Gomba claimed during a Government inter-agency meeting yesterday that Government had failed to provide reliable water to Harare residents.
Chamisa and Gomba are turning a blind eye to the fact that MDC-Alliance has been in charge of HCC since 2000, during which period its Councillors have not made any meaningful investments in its Water, Sanitation and Hygiene (WASH) infrastructure, despite a significant expansion of the urban population through mushrooming of urban settlements. HCC has an annual budget in excess of US$500 million.

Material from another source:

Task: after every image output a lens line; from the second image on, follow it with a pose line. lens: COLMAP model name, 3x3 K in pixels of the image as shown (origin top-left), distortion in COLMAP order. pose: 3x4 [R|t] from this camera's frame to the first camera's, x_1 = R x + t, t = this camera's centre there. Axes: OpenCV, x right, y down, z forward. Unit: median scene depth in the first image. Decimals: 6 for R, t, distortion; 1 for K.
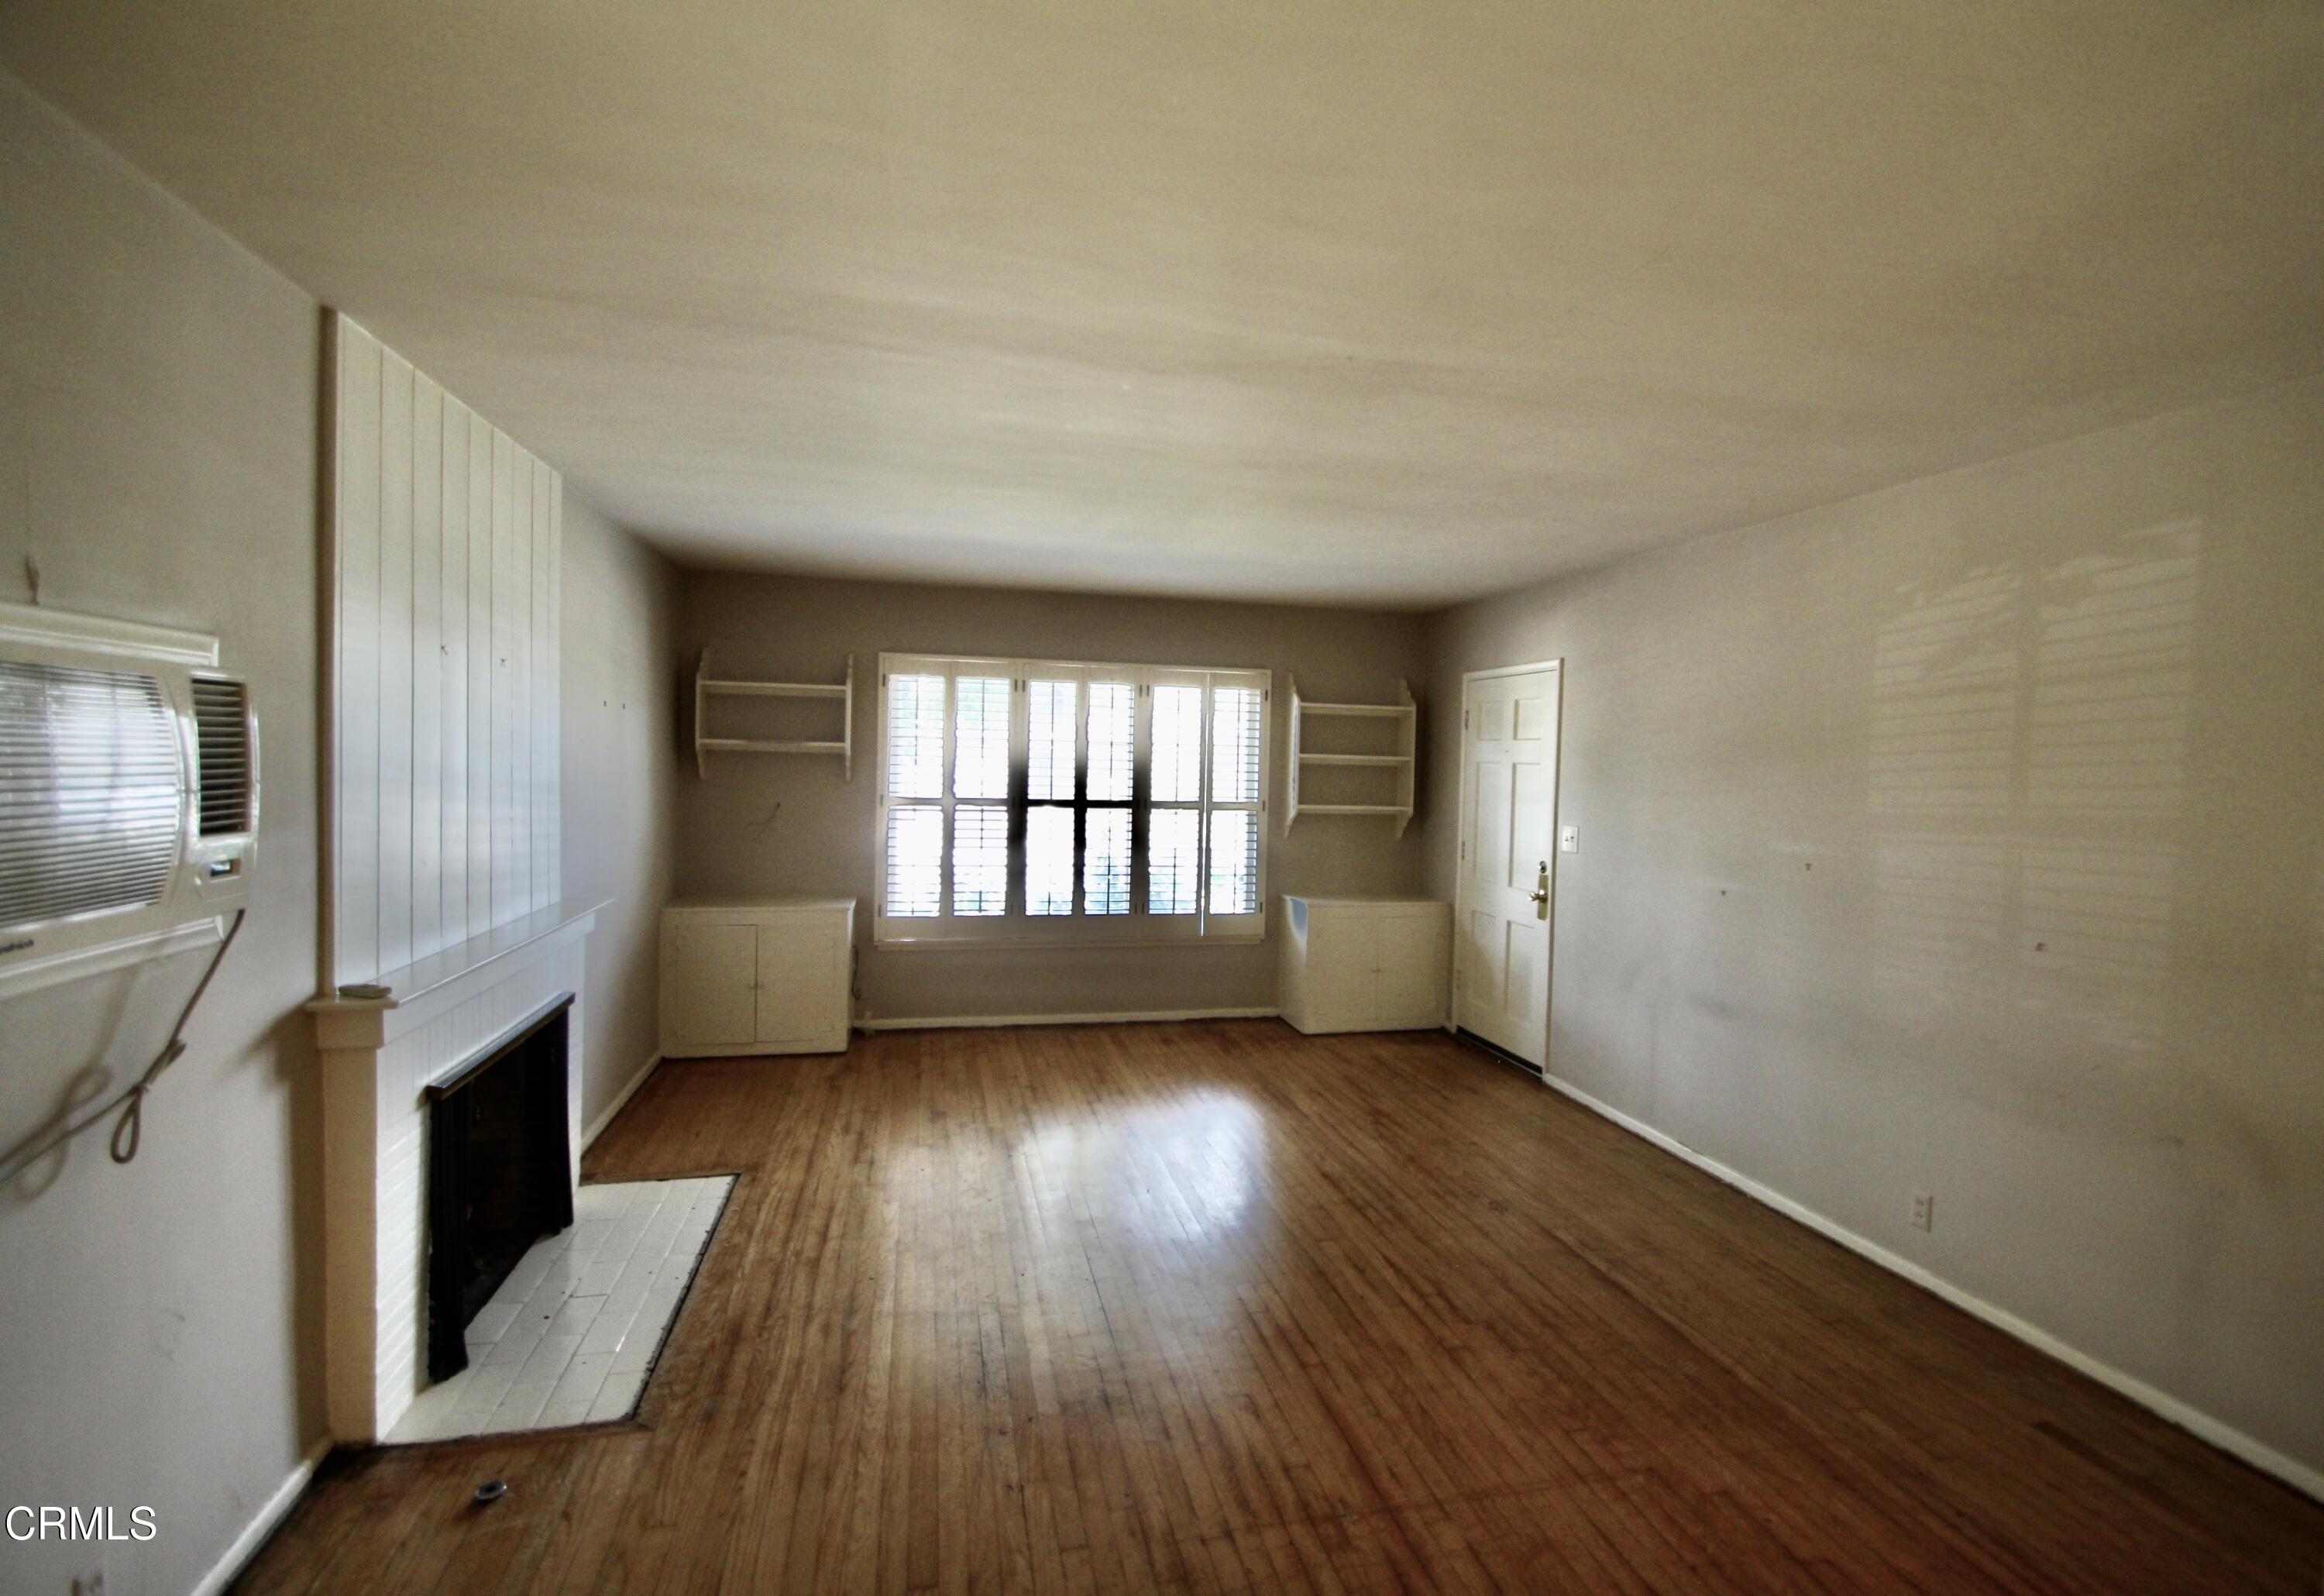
lens RADIAL K [[1081.1, 0, 1184.8], [0, 1081.1, 791.3], [0, 0, 1]] dist [0.002325, 0.000382]
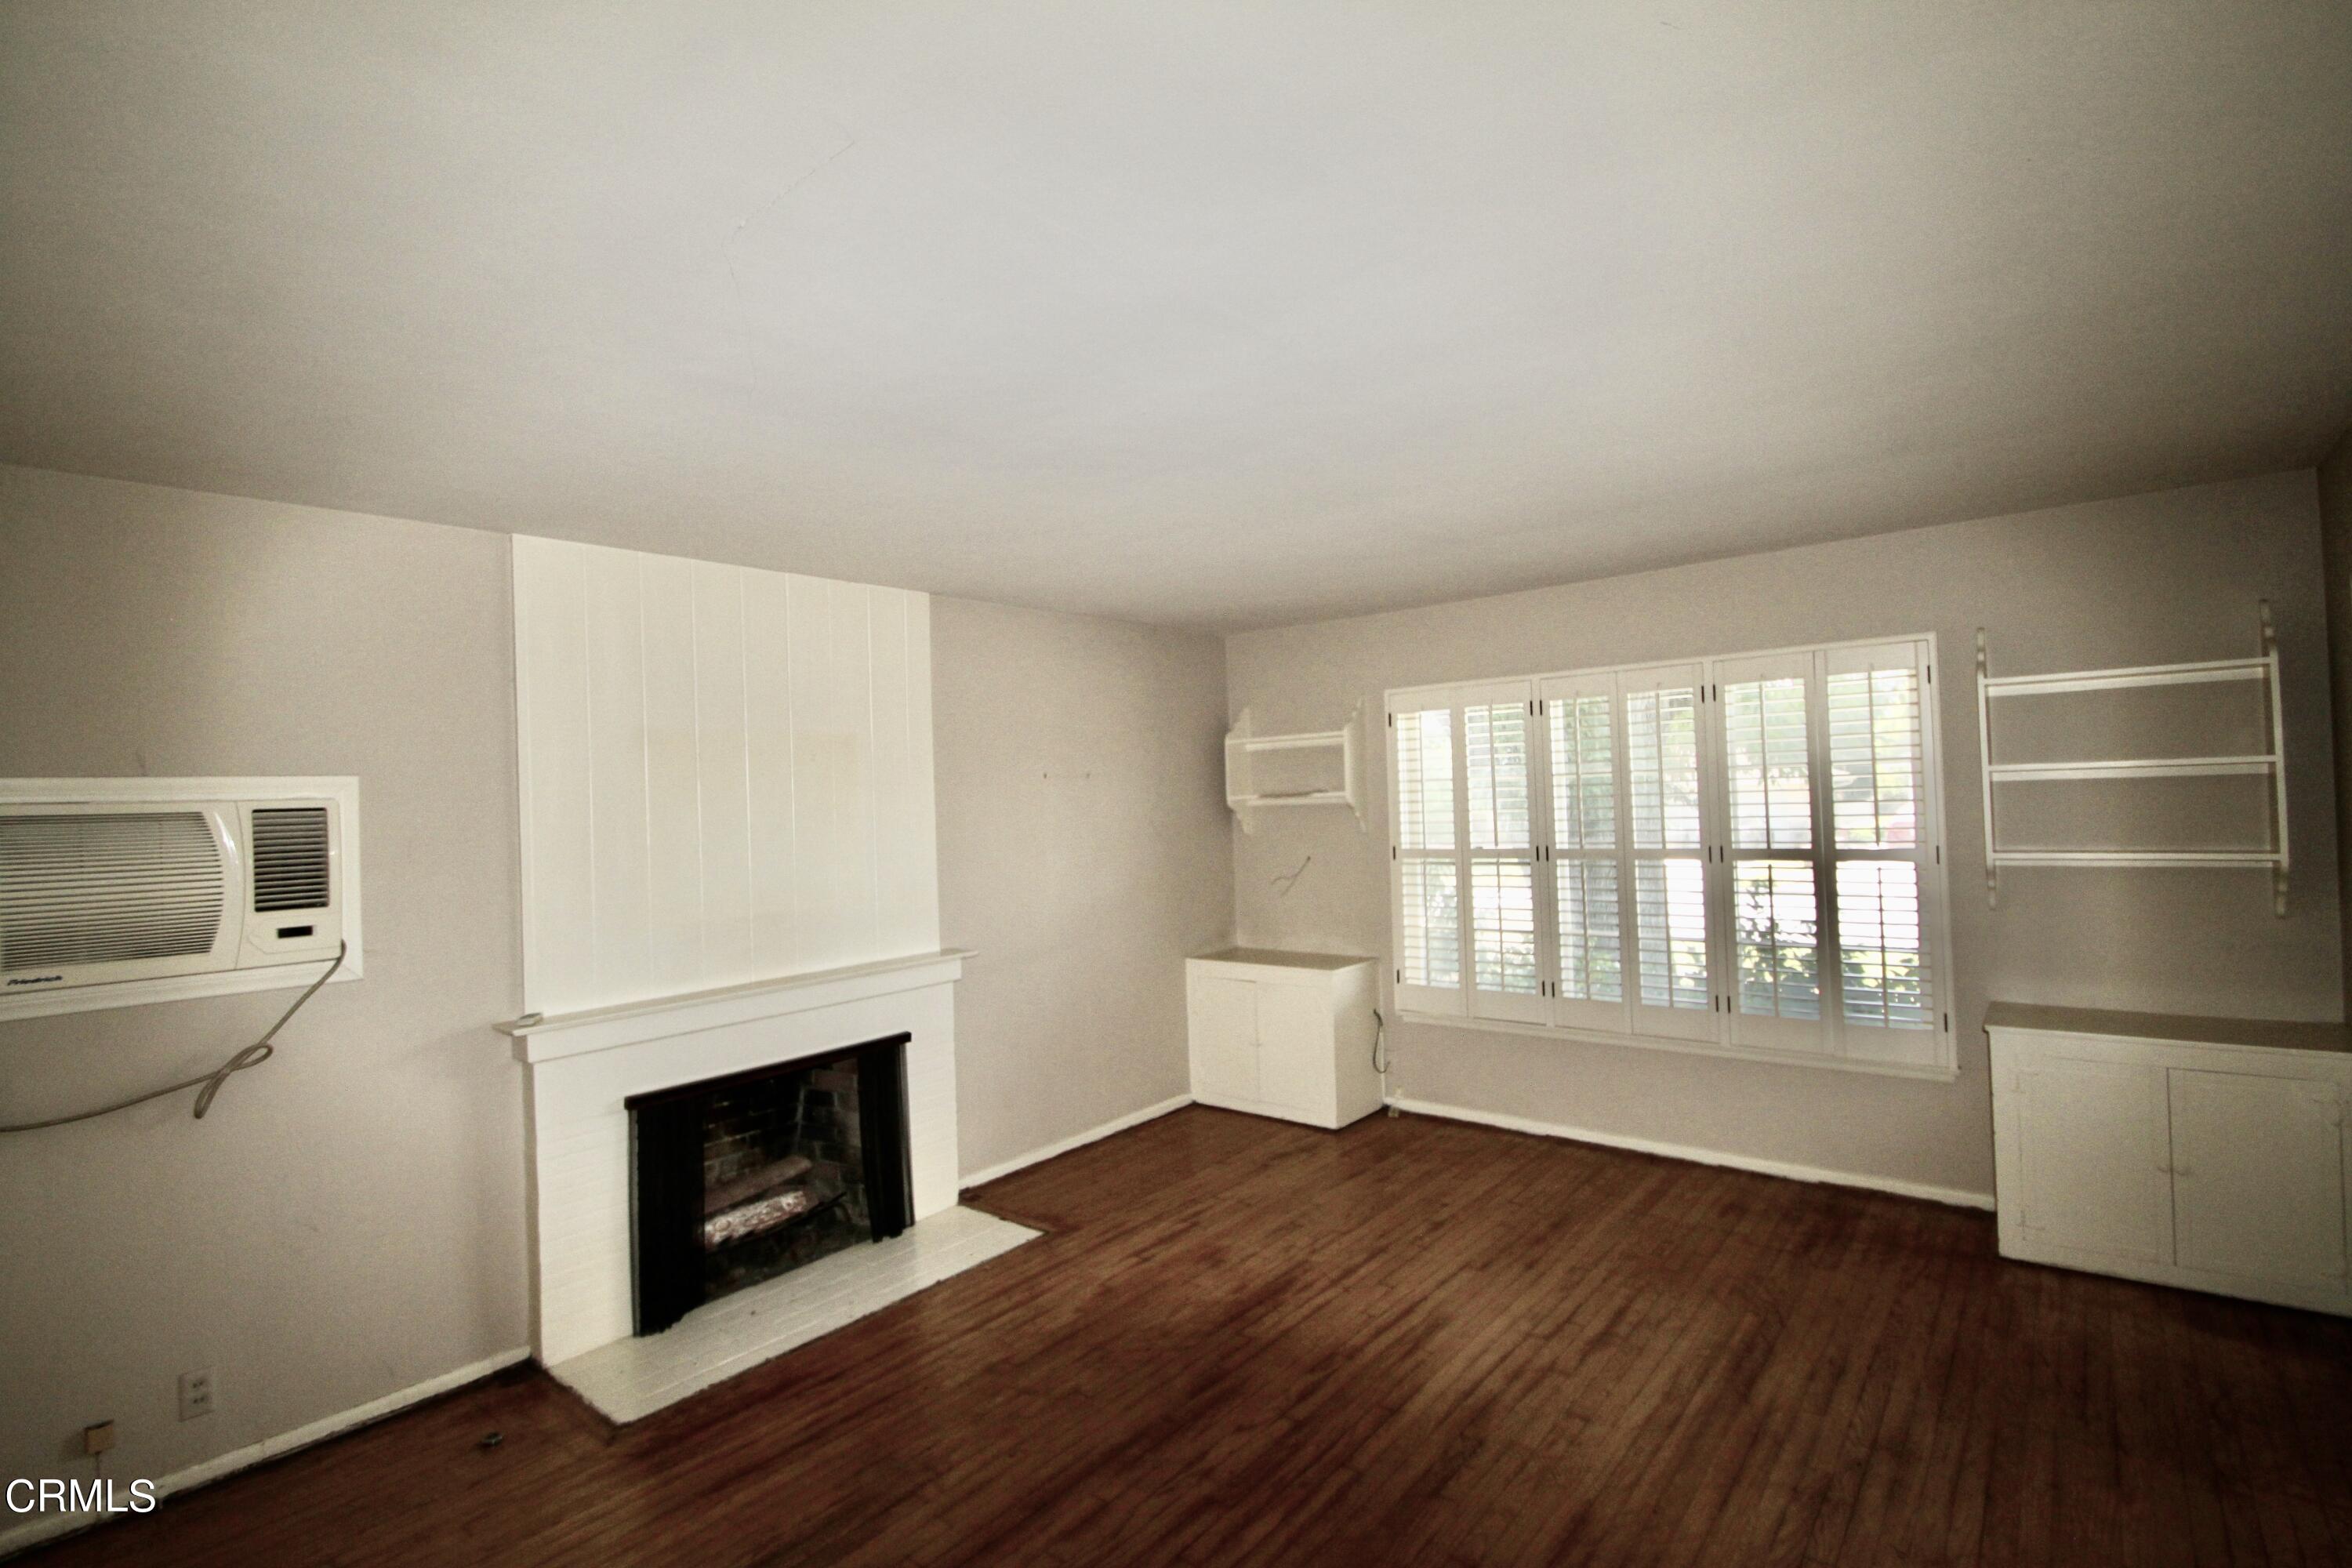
lens RADIAL K [[1075.3, 0, 1176.0], [0, 1075.3, 784.0], [0, 0, 1]] dist [0.011298, -0.000735]
pose [[0.609055, -0.057917, -0.791010, 0.396985], [0.026945, 0.998265, -0.052345, -0.008675], [0.792670, 0.010567, 0.609560, 0.388717]]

Council priorities appear to be misplaced. HCC sponsors Harare City Football club, which gobbled around US$6 million between the 2016 and 2017 seasons. This is abuse of Council resources against the background that in 2017, Council admitted that it was losing an average of 30% of all treated water to leakages and burst pipes along its 6000km water pipes network. Council received a US$144 million loan through Government facilitation from Exim Bank of China, but still the perennial water challenges persisted. What more could Government do besides creating an enabling environment for Council to meet its mandate. Council collects an average of US$14 million per month, yet there is nothing to show for this massive collection.
HCC had failed to rehabilitate its 4000 km network of roads, resulting in massive potholes. The City received a pothole patcher from ZINARA worth $550 000 but still failed to implement a meaningful road rehabilitation programme. The on-going road rehabilitation and resurfacing programme is an initiative by central Government after residents had appealed for its intervention.
What is apparent from the foregoing is that the crop of Councillors elected by urban residents is a far cry from the competency required to turnaround the City’s fortunes. Some of the challenges facing Zimbabwe’s economy emanate from the economic sanctions imposed on the country at the instigation of the opposition party, in the mistaken view of fixing ZANU PF.
All cities under the MDC Alliance are facing more or less the same WASH challenges.
Chamisa needs to get his Councillors to work, instead of playing politics with peoples’ lives.